Source information START

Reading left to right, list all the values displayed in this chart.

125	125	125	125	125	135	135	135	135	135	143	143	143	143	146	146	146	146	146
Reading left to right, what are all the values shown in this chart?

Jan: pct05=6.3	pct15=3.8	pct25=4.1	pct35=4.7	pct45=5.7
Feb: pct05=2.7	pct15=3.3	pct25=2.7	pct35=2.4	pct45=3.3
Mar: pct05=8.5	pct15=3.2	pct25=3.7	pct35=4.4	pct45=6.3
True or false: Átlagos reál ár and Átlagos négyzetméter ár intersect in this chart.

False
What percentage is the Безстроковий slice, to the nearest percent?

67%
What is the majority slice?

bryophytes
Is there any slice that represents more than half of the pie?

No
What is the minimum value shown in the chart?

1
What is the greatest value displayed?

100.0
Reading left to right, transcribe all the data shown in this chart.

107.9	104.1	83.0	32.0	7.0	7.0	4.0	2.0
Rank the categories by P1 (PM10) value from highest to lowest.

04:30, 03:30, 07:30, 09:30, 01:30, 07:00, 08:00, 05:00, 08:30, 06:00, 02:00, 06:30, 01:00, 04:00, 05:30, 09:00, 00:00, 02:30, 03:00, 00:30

Source information END

= Problem requirements =
Copy every one of the rows above word for word, keeping each line and its spacing unchanged.

= Exercise response =
Reading left to right, list all the values displayed in this chart.

125	125	125	125	125	135	135	135	135	135	143	143	143	143	146	146	146	146	146
Reading left to right, what are all the values shown in this chart?

Jan: pct05=6.3	pct15=3.8	pct25=4.1	pct35=4.7	pct45=5.7
Feb: pct05=2.7	pct15=3.3	pct25=2.7	pct35=2.4	pct45=3.3
Mar: pct05=8.5	pct15=3.2	pct25=3.7	pct35=4.4	pct45=6.3
True or false: Átlagos reál ár and Átlagos négyzetméter ár intersect in this chart.

False
What percentage is the Безстроковий slice, to the nearest percent?

67%
What is the majority slice?

bryophytes
Is there any slice that represents more than half of the pie?

No
What is the minimum value shown in the chart?

1
What is the greatest value displayed?

100.0
Reading left to right, transcribe all the data shown in this chart.

107.9	104.1	83.0	32.0	7.0	7.0	4.0	2.0
Rank the categories by P1 (PM10) value from highest to lowest.

04:30, 03:30, 07:30, 09:30, 01:30, 07:00, 08:00, 05:00, 08:30, 06:00, 02:00, 06:30, 01:00, 04:00, 05:30, 09:00, 00:00, 02:30, 03:00, 00:30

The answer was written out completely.